Image and design file data
►

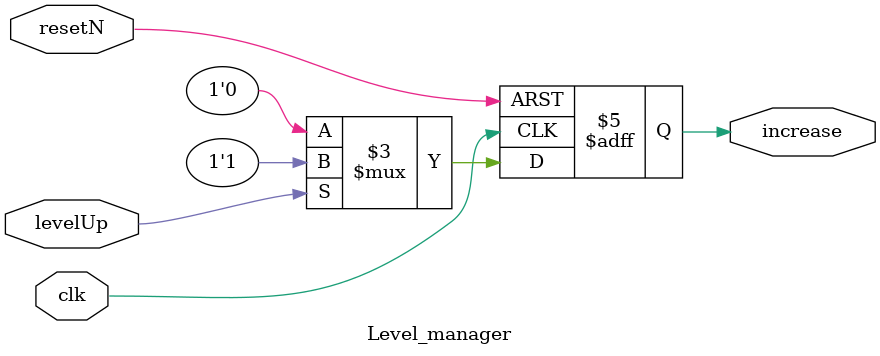
<source format=sv>
module Level_manager (
			input logic clk,
			input logic resetN,
			input logic levelUp, // pulse if lvl won and new stage started
			
			output logic increase // up to increase lvl graphic
);



always_ff@(posedge clk or negedge resetN)
begin
	if(!resetN) begin
			increase <= 1'b0;
	end
	
	else begin
		increase <= 1'b0;
		if (levelUp) 
			increase <= 1'b1;
	end
end

endmodule

</source>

◄

◆ The task
Give every entry above again, exactly, and keep all pictures out of it.

◆ Task output
<source format=sv>
module Level_manager (
			input logic clk,
			input logic resetN,
			input logic levelUp, // pulse if lvl won and new stage started
			
			output logic increase // up to increase lvl graphic
);



always_ff@(posedge clk or negedge resetN)
begin
	if(!resetN) begin
			increase <= 1'b0;
	end
	
	else begin
		increase <= 1'b0;
		if (levelUp) 
			increase <= 1'b1;
	end
end

endmodule

</source>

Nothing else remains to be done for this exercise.